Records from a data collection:
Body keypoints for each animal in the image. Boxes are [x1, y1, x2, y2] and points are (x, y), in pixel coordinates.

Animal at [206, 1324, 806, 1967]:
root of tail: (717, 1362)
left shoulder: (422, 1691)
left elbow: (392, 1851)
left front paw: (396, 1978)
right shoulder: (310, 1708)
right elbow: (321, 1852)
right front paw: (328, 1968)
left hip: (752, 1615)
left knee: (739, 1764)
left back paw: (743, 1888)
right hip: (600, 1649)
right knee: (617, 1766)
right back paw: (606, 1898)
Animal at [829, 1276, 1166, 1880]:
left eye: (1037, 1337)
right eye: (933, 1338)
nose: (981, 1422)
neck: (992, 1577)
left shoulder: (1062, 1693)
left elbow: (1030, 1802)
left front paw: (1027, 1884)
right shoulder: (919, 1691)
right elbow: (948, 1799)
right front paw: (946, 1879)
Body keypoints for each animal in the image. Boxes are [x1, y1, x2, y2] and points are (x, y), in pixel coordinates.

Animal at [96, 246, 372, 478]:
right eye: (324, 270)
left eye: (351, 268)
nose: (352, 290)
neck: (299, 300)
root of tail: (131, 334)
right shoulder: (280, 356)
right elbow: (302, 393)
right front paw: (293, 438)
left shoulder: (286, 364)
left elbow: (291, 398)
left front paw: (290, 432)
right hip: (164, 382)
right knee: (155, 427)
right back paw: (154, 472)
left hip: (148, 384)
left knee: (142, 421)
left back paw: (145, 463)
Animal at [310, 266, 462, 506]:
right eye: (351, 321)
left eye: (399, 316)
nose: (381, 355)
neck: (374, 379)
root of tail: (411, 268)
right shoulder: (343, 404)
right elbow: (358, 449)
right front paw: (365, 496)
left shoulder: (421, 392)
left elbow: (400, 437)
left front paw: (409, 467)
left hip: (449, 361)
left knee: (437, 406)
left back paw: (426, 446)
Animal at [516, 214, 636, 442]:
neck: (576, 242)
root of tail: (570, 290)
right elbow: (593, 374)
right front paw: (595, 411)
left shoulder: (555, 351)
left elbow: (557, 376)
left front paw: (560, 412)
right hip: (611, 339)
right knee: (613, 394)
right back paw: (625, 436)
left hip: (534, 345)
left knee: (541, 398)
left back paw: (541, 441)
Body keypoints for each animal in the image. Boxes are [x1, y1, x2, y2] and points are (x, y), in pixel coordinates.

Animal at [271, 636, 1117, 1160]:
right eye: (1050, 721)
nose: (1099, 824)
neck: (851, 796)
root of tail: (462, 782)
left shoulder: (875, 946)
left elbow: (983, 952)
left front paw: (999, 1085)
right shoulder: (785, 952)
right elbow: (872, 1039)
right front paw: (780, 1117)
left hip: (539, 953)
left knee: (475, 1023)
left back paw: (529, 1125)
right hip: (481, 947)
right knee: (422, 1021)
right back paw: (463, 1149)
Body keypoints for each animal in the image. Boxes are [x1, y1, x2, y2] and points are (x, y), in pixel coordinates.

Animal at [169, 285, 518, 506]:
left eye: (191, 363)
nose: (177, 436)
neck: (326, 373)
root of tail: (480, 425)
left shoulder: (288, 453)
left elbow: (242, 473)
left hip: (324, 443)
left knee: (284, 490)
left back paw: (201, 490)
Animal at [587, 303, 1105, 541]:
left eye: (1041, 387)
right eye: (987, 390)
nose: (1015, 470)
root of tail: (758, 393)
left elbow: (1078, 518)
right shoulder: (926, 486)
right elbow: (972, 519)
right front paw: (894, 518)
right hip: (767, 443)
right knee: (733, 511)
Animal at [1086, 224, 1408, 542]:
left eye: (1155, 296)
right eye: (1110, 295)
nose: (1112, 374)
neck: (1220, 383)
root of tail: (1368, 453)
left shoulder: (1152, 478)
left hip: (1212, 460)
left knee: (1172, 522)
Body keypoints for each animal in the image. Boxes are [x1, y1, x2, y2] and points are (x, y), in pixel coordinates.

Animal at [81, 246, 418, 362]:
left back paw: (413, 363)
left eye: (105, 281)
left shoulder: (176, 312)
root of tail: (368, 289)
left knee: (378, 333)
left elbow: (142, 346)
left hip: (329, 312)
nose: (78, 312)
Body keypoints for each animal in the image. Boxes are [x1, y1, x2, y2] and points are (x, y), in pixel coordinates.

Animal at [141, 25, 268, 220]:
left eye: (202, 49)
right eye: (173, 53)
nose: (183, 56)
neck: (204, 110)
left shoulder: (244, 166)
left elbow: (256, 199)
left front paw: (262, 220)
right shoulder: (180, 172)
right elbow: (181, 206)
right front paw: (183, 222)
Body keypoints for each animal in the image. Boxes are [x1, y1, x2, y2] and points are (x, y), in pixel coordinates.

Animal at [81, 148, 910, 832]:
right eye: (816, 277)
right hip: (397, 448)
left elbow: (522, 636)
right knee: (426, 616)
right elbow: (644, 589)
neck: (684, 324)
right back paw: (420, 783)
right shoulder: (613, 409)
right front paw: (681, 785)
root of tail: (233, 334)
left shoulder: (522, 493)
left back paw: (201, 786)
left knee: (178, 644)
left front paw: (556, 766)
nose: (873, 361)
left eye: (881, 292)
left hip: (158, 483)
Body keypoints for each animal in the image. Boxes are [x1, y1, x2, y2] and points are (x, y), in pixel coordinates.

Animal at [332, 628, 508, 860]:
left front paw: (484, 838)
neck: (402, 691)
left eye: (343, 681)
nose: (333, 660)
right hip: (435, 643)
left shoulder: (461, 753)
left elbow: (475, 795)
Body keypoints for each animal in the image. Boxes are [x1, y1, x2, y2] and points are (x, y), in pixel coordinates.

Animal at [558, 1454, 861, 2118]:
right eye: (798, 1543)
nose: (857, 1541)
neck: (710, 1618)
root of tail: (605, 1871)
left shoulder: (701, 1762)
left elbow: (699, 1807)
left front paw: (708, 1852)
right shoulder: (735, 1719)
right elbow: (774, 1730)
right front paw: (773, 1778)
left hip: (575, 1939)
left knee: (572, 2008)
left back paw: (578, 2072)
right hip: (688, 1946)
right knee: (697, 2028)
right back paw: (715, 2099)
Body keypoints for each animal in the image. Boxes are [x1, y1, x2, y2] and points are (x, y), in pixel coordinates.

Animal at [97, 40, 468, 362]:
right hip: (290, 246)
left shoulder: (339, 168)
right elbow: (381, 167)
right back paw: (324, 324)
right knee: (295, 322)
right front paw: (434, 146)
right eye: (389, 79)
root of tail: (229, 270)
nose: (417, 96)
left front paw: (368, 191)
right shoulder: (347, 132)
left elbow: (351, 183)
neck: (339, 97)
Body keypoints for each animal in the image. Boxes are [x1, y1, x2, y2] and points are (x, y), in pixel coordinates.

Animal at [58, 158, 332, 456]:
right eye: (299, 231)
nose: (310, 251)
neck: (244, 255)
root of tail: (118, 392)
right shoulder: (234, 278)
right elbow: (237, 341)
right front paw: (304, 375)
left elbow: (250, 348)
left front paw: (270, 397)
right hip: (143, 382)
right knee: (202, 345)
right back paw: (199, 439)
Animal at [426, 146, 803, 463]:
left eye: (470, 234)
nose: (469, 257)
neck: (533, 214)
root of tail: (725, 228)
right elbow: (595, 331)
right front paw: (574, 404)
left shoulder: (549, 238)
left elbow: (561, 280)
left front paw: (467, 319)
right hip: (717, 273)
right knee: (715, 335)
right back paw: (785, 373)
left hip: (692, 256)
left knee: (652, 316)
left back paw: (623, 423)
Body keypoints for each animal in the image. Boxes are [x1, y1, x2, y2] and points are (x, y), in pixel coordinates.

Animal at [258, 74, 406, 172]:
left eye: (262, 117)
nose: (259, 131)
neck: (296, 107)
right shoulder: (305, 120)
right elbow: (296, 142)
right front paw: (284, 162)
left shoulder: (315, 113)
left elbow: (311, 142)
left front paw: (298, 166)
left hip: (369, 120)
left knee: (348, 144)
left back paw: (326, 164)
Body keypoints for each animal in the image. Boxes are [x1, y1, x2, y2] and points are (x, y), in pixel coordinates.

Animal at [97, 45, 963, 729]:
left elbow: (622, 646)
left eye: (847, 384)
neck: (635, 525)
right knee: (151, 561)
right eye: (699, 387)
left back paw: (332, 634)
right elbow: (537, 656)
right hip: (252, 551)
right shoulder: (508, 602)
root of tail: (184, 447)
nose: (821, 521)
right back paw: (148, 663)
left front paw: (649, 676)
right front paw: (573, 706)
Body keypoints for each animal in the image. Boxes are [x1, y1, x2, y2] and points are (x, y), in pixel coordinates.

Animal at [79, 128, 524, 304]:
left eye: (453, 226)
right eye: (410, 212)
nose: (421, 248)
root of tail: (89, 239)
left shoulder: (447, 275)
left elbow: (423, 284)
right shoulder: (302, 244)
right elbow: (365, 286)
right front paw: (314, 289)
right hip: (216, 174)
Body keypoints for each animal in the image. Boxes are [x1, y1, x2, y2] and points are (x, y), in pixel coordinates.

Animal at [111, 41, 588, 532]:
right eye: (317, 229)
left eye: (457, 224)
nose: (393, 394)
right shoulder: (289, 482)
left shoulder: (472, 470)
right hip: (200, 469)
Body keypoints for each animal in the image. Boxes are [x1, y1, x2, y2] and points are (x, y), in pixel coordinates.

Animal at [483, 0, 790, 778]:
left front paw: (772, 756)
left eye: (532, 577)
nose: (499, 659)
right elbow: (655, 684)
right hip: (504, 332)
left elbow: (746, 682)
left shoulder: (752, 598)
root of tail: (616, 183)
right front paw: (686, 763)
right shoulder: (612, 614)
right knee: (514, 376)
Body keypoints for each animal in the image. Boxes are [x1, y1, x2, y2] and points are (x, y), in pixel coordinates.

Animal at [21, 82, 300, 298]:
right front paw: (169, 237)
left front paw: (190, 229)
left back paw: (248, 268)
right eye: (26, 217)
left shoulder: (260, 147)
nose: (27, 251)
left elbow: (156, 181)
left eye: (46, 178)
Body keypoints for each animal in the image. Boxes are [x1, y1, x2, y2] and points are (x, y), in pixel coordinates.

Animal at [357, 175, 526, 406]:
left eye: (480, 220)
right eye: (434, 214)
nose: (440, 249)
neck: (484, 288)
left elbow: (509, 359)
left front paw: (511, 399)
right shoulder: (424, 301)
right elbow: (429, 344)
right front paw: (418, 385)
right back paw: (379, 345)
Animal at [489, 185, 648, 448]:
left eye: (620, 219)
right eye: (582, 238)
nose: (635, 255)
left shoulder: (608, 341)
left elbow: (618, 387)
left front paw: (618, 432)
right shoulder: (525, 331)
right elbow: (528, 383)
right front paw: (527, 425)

WHAT YOU SHOULD DO: In the records above, the line with "right back paw: (715, 2099)" marks the start and the line with "nose: (417, 96)" marks the end; copy that stretch exactly, both lines included, and nothing else.

SOLUTION:
right back paw: (715, 2099)
Body keypoints for each animal in the image. Boxes are [x1, y1, x2, y2] and points are (x, y), in pixel coordinates.

Animal at [97, 40, 468, 362]:
right hip: (290, 246)
left shoulder: (339, 168)
right elbow: (381, 167)
right back paw: (324, 324)
right knee: (295, 322)
right front paw: (434, 146)
right eye: (389, 79)
root of tail: (229, 270)
nose: (417, 96)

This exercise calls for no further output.